Vukovi Save Live Music @ Rescue Rooms

Vukovi performing at Rescue Rooms in Nottingham. Photo by Carrie-Anne Pollard

It’s the first time since February last year that I have stepped foot in a concert, so tonight is both exciting and a long time coming.

Unfortunately due to the early door time, Delaire The Liar were just wrapping up as I head to the front of the room, but the 30 seconds I caught sounded great.
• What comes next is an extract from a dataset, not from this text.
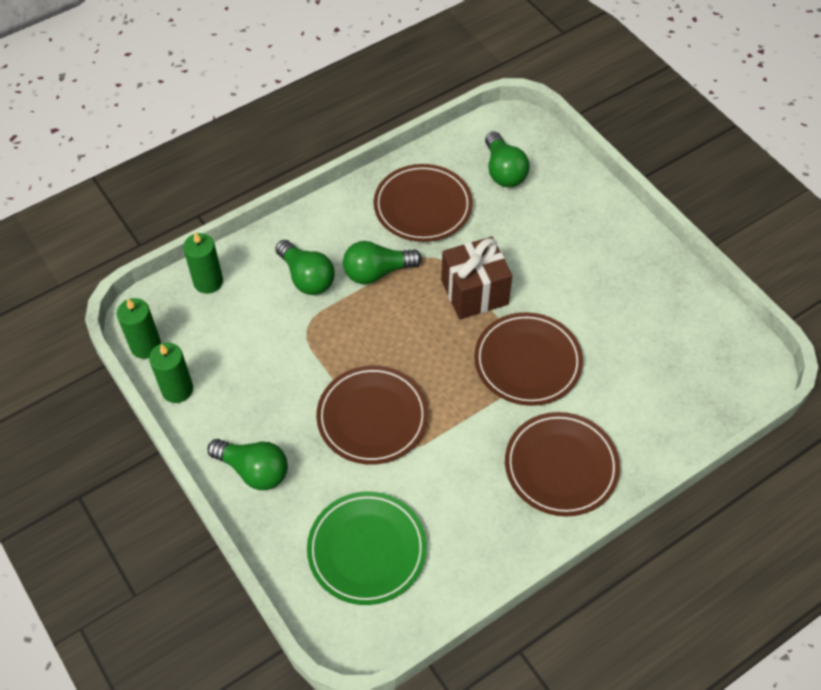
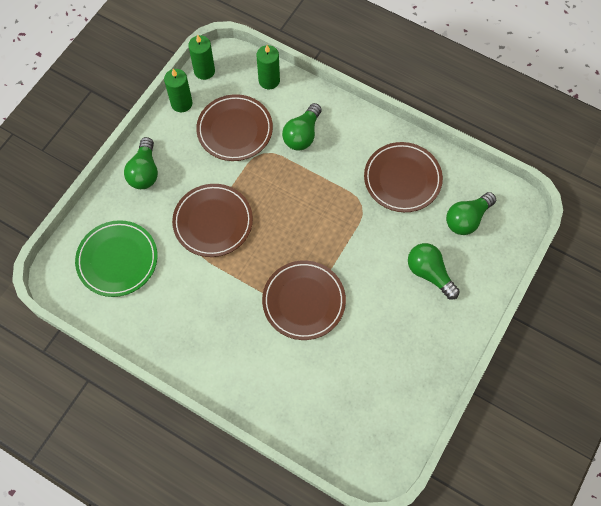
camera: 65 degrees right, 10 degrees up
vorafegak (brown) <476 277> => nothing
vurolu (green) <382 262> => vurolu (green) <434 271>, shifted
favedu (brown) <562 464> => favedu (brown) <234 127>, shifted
Next up are main support Press To MECO, who cut any chit chatter and storm straight into song after song – they probably missed playing as much as we missed listening. Guitarist Luke Caley and bassist Jake Crawford make full use of the stage, pacing around whenever they’re not on vocal duty. The three piece, rounded off with drummer Lewis Williams, all lend their voices to the songs, which blend together brilliantly in songs such as set stand outs ‘A Test Of Our Resolve’ and the rifftastic ‘Gold’. For set closer ‘Sabotage’ the crowd get all warmed up for Vukovi with the old crouch down / jump up / go wild routine. Press To MECO manage to blend beautiful harmonies, crushing riffs and mathcore intricacies, and are definitely ones to look out for.

Somewhere in between the last band ending and Vukovi beginning the crowd seems to have doubled in size, and the room has got several degrees warmer. As soon as the lights go down the roars go up, and after a slightly subdued entrance from guitarist Hamish Reilly, leading lady extraordinaire Janine Shilstone bursts onto the stage, instantly kicking into set opener ‘17359’.

There’s no stopping the two-piece, Vukovi are a thrilling band to watch live, it’s almost impossible for such charisma to radiate from only two members, yet they manage to fill the stage with their presence. ‘Hurt’ has the whole room bouncing, while ‘Play With Me’ is introduced with a ‘I best see you fucking moshing!’ by Shilstone, needless to say she wasn’t left disappointed, with a pit opening up the middle of the room.

The energy is calmed for a few slower songs ‘I’m Sorry’ and ‘Colour Me In’ being more sing-along than mosh-along, but as the set draws to a close – with no encore may I add, because they’re ‘a bit wank’ according to Shilstone– the pace picks up with ‘Run/Hide’ and closes with ‘La Di Da’, which has the whole crowd shouting along to the hook.

Vukovi always bring the energy, the songs and the moves, what a brilliant way to welcome me back to art of the live concert.